### Written task
Edit the material so that "common name" becomes "vernacular name" and everything else stays unchanged, and leave the pictures out of your answer.

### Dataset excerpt
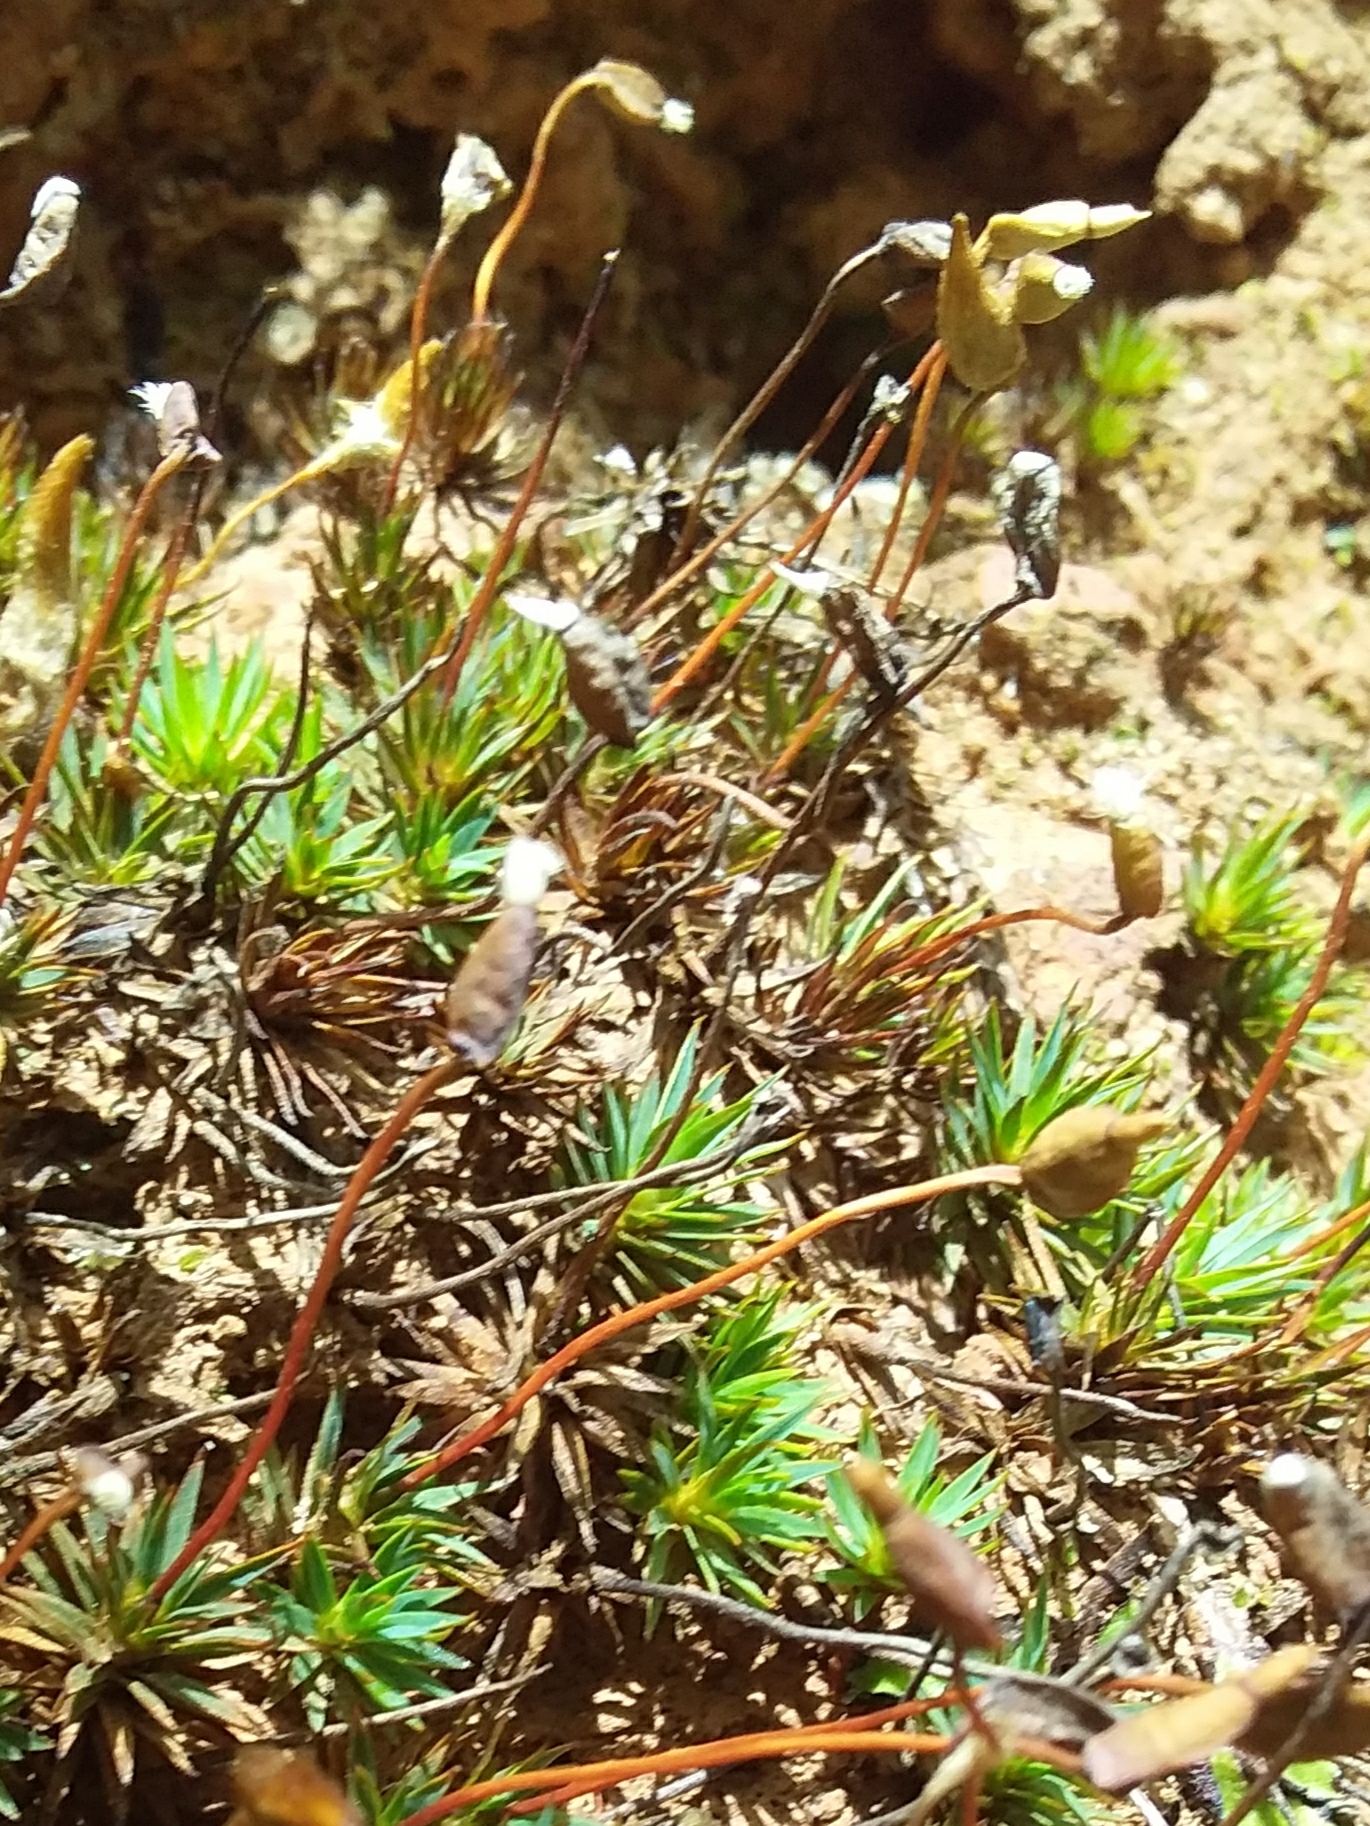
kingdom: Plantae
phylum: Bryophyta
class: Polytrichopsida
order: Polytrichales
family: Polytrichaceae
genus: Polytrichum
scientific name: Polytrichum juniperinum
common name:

### Finished exercise
kingdom: Plantae
phylum: Bryophyta
class: Polytrichopsida
order: Polytrichales
family: Polytrichaceae
genus: Polytrichum
scientific name: Polytrichum juniperinum
vernacular name:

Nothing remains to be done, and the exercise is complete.